Source data

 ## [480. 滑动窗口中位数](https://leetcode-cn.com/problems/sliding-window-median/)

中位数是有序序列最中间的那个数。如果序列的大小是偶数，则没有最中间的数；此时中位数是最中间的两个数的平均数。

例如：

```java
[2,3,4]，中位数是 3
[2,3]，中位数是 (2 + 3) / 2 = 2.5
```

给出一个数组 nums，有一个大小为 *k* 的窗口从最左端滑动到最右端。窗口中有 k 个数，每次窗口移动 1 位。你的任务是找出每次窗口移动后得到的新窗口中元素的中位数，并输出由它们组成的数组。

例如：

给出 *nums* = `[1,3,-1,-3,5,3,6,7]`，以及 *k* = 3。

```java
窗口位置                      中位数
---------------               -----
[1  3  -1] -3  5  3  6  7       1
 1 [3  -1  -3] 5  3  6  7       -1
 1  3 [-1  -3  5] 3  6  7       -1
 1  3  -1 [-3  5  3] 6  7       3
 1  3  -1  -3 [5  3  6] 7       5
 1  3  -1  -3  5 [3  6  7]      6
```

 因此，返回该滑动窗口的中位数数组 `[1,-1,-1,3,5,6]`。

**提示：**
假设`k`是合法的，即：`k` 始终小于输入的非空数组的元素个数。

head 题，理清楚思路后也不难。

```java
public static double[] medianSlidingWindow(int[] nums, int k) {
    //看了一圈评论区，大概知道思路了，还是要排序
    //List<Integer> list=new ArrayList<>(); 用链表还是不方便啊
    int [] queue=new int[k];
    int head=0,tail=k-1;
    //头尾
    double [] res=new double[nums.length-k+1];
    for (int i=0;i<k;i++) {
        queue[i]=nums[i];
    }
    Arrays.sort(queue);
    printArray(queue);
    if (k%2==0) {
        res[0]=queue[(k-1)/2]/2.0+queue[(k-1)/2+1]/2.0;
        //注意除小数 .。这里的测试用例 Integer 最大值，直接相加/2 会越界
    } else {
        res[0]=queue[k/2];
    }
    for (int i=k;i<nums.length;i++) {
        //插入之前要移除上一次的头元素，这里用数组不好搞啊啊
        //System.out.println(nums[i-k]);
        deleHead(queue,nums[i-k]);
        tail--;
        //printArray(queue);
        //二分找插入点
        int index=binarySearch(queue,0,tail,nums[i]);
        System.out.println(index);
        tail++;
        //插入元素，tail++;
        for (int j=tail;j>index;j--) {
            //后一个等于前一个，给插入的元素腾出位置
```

...

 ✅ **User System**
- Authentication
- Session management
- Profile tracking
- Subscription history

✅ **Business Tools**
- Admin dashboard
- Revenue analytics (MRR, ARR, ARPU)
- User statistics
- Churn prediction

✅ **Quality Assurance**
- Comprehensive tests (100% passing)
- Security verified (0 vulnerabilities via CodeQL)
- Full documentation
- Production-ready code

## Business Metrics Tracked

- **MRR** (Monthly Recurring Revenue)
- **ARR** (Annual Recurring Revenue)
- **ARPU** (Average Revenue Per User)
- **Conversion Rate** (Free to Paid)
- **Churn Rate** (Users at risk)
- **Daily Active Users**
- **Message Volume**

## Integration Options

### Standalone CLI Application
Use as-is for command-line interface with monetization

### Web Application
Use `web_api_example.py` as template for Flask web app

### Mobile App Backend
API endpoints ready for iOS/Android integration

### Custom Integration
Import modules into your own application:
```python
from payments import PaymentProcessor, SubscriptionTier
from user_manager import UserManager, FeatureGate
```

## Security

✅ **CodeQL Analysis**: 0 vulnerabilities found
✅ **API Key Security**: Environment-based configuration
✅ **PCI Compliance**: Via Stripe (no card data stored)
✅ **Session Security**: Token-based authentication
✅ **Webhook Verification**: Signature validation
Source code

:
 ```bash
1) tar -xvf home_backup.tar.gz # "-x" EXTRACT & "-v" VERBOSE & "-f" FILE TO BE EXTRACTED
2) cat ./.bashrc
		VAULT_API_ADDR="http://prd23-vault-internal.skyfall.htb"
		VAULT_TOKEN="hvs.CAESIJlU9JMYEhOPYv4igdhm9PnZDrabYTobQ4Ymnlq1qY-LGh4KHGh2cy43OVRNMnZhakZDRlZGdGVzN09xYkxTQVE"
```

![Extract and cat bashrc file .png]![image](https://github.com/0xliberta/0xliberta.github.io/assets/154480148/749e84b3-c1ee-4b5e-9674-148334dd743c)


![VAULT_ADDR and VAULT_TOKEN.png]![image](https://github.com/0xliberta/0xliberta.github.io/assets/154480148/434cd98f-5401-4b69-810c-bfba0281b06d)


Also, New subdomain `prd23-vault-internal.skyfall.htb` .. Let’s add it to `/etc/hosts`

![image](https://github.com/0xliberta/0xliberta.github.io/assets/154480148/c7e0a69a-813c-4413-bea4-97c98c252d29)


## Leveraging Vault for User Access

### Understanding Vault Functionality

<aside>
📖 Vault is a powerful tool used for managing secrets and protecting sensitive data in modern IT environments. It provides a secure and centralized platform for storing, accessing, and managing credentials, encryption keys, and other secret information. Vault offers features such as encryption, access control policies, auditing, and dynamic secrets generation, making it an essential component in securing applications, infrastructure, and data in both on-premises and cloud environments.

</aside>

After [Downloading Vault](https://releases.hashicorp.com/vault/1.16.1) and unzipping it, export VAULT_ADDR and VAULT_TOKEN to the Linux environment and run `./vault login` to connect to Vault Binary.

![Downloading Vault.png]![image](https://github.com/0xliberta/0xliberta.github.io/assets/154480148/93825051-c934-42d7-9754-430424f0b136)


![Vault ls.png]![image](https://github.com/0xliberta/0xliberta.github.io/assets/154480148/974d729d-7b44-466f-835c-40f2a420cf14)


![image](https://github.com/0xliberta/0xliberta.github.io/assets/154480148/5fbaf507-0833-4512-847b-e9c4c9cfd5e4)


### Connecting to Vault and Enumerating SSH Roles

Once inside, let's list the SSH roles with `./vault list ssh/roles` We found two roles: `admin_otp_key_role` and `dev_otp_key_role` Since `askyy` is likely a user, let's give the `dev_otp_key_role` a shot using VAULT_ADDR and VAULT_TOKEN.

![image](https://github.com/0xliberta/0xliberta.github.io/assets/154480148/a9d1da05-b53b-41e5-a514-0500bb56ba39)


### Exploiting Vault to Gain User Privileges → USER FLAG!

--

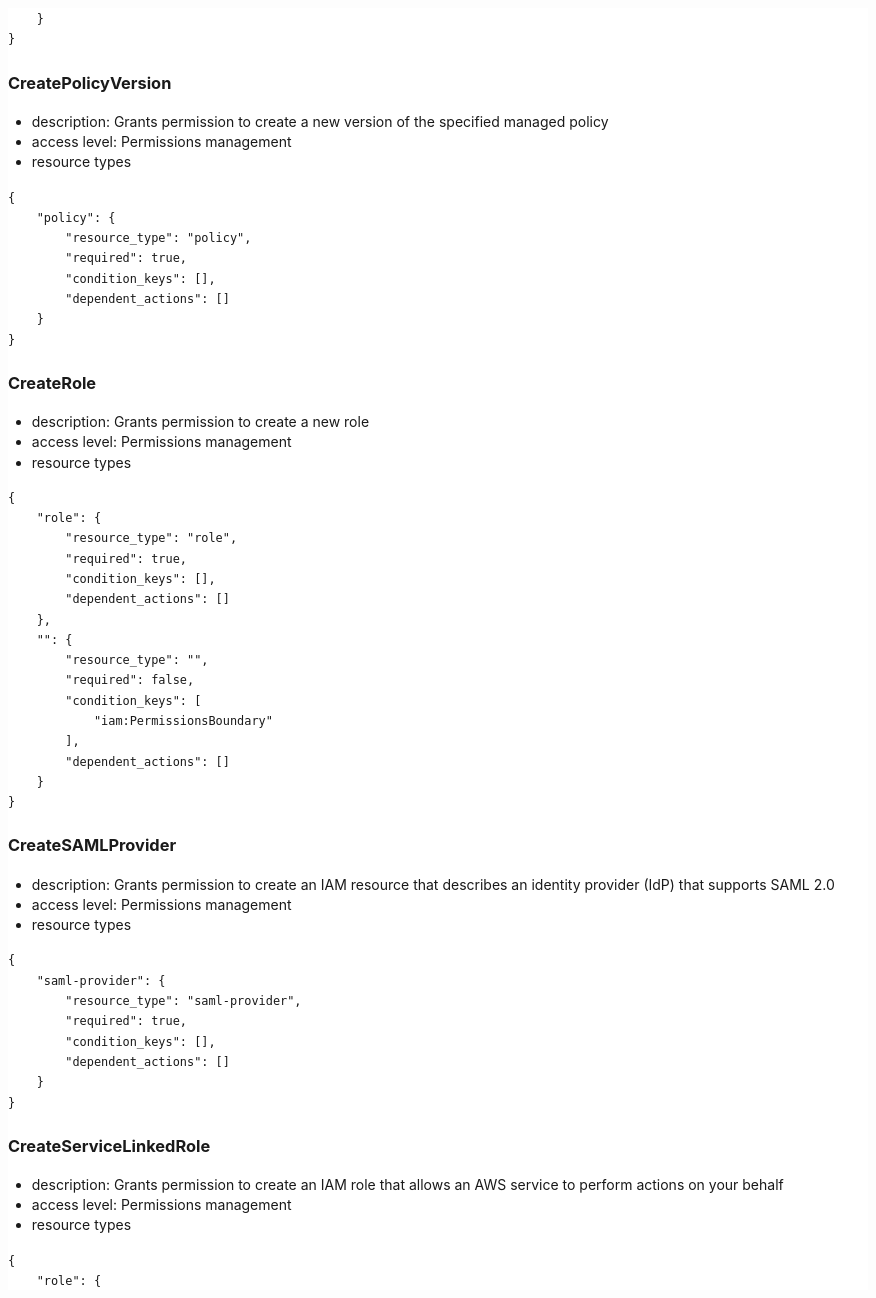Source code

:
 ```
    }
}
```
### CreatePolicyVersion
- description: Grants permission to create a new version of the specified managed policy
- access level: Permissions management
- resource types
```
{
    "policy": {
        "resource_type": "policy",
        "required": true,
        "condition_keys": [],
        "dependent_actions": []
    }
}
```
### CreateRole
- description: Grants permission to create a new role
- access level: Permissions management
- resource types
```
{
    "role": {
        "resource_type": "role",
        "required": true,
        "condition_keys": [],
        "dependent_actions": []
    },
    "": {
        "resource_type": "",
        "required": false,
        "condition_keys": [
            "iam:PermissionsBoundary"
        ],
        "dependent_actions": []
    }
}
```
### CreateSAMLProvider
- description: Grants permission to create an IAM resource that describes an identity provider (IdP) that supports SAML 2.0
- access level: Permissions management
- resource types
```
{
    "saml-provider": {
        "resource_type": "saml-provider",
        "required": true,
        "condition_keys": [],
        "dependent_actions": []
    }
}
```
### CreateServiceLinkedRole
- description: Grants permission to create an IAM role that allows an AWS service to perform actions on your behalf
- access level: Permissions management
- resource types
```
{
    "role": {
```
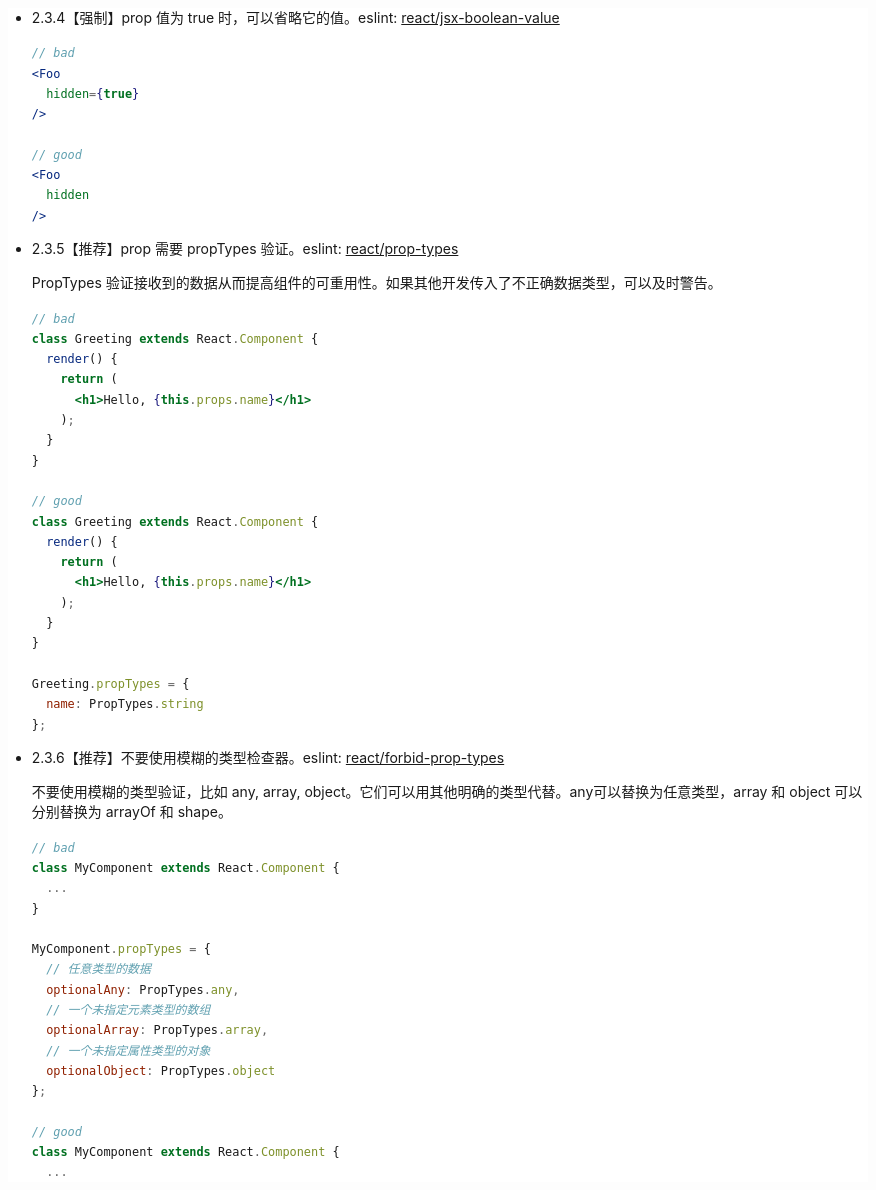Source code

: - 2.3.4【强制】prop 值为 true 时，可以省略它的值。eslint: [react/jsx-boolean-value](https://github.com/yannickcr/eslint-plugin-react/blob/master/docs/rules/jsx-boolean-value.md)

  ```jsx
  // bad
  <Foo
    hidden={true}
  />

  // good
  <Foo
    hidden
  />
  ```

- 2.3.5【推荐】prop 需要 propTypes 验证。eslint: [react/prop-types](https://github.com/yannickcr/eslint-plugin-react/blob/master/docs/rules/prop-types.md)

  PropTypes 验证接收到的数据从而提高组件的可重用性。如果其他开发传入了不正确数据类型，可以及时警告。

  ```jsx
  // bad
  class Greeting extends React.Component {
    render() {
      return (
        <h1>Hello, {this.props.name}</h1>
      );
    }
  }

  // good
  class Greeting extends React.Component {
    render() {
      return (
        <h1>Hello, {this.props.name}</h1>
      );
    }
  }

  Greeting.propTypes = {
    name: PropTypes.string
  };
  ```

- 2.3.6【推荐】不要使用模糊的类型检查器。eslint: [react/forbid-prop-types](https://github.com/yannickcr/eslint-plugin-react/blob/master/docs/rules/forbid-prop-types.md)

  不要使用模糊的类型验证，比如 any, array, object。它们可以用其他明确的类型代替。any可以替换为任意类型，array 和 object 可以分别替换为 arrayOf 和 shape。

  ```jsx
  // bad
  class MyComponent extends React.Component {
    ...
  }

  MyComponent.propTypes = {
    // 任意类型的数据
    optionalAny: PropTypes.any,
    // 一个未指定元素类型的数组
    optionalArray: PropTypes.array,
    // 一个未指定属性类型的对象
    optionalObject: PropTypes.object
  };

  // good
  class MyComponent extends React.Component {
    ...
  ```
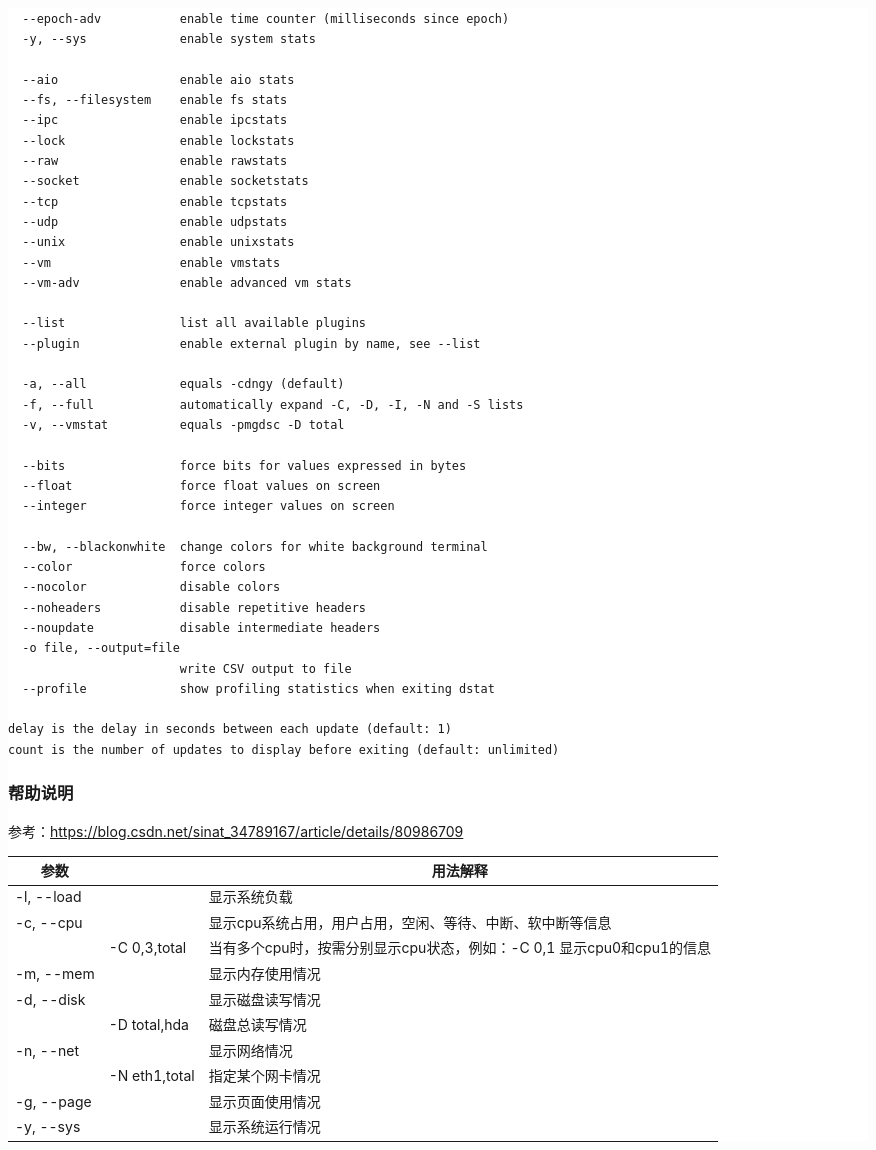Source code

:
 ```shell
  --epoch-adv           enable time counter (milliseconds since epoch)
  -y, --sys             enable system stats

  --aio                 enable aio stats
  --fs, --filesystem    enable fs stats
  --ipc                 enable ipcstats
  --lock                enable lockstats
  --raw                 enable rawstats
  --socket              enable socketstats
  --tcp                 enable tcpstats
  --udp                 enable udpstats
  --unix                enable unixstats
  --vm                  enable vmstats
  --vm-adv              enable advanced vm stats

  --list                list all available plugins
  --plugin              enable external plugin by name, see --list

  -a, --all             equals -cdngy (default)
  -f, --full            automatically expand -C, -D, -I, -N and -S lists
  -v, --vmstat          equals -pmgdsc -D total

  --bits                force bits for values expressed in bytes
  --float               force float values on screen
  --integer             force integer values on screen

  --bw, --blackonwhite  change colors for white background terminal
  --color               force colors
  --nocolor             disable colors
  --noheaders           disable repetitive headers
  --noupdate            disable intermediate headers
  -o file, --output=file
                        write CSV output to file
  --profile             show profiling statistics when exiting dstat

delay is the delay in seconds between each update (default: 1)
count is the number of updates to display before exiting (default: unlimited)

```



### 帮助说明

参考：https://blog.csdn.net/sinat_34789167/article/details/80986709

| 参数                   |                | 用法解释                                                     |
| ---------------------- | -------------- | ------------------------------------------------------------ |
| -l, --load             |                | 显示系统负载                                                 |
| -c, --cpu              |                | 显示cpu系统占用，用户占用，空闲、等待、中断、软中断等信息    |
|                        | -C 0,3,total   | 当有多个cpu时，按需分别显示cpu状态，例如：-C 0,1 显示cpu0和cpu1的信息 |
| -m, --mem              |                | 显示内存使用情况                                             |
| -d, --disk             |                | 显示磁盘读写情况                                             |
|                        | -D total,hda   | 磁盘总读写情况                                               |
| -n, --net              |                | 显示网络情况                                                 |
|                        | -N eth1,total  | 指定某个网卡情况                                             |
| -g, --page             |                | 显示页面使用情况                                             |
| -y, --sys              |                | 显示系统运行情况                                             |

• Problem details: The answer must consist of every line from the entries above that contains the string "your".

• Task result:
Import modules into your own application:
- description: Grants permission to create an IAM role that allows an AWS service to perform actions on your behalf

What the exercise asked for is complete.